In the experiment, the output power of the laser was set to 19 dBm, and the center frequency of the laser was stable at 193.39 THz. The RF source frequency is 13 GHz and the output power is set to 16 dBm. The PM (EOspace, PM-5SES-20-PFA-U/V) half-wave voltage (Vπ) in the experiment is 4.2 V. First, select the three filtered channel slices: the two symmetrical points with the highest first-stage PM sideband power and the carrier position. Then, precise phase control is achieved through the MCU after EOFC filtering. The MCU uses a search algorithm to find the minimum sideband power difference and phase-match the first PM and MZM. Next, it calculates the minimum variance of the carrier optical power difference using a sliding window for the subsequent cascaded PMs. Finally, phase matching of all PM levels is achieved. After completing the phase matching of each level of PM, the experimental data will be read by a spectrometer and plotted in detail in Fig. 4. Under the conditions of a given random initial phase, an optical comb with up to 53 comb lines and a flatness within 3 dB is finally obtained. The measurement results show that this automatic phase-matching method enables the EOFC to achieve good performance.

The time required for phase matching at different operating frequencies is measured.
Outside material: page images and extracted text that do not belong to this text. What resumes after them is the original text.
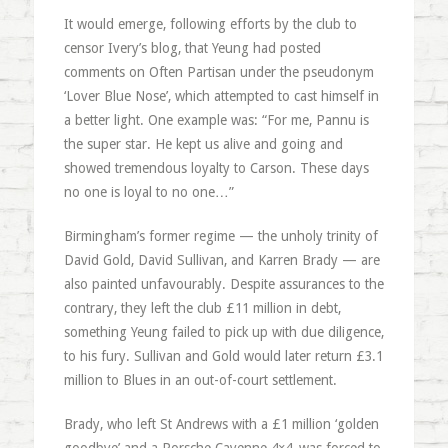
It would emerge, following efforts by the club to
censor Ivery’s blog, that Yeung had posted
comments on Often Partisan under the pseudonym
‘Lover Blue Nose’, which attempted to cast himself in
a better light. One example was: “For me, Pannu is
the super star. He kept us alive and going and
showed tremendous loyalty to Carson. These days
no one is loyal to no one…”
Birmingham’s former regime — the unholy trinity of
David Gold, David Sullivan, and Karren Brady — are
also painted unfavourably. Despite assurances to the
contrary, they left the club £11 million in debt,
something Yeung failed to pick up with due diligence,
to his fury. Sullivan and Gold would later return £3.1
million to Blues in an out-of-court settlement.
Brady, who left St Andrews with a £1 million ‘golden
As shown in Fig. 5, the actual measurement results demonstrate that when the frequency of the input RF signal changes within the range of 10–14 GHz clearly, the automatic control method of this study consistently achieves adaptive optimization of the phase relationship in a relatively short time. At the same time, due to the randomness of the initial phase, the time required to complete phase matching will vary. However, this method ensures that the phase matching time is always within 2000 ms, reflecting its efficiency.

In addition, this study conducts detailed measurements of the flatness performance after phase matching is completed at different operating frequencies. As shown in Fig. 6, the actual measurement results show that when the frequency of the input RF signal changes within the range of 10–14 GHz, the optimal performance of the EOFC and the number of comb lines within 3 dB flatness reach 40 and above.

To evaluate the stability of the EOFC power generation system, we performed sampling and analysis using a high-precision spectrometer (YOKOGAWA AQ6370C). The measurement accuracy of the spectrometer for optical comb power measurement is 0.01 dB. The optical frequency comb spectrum is collected every 1.645 s for a total of 99 min, with a total of 3600 spectral data. The stability of the system is accurately measured by the fluctuation changes of a large number of sampling points over a long period of time. We randomly select an optical frequency comb line as the starting reference point and the peak of the optical frequency comb as the sampling point. The error bar plot in Fig. 7 illustrates the long-term stability of the optical power of the comb lines. The data points, represented by red dots, denote the average optical power, while the error bars indicate the standard deviation of these measurements. For most comb lines, the power deviation is typically less than 2 dBm. The majority of the error bars are relatively short, with standard deviations below 0.5 dB, indicating high stability and low variability in the measurements. It shows that the system output fluctuation is very small and the long-term operation stability is high, which ensures the reliability of the system as a light source for various applications.

In summary, we propose an automatic phase-matching EOFC generation method, which has practical significance for generating OFC light sources with excellent performance. In the method proposed in this Letter, by accurately capturing the optical power changes of the EOFC comb line at three specific positions, the phase synchronization problem in the optical comb system generated by the cascaded EOM is effectively solved. At the same time, the experiment has verified the strong stability in the EOFC generation system under long-term operation. The obtained high-performance stable OFC light source will bring new development possibilities for future optical communication systems.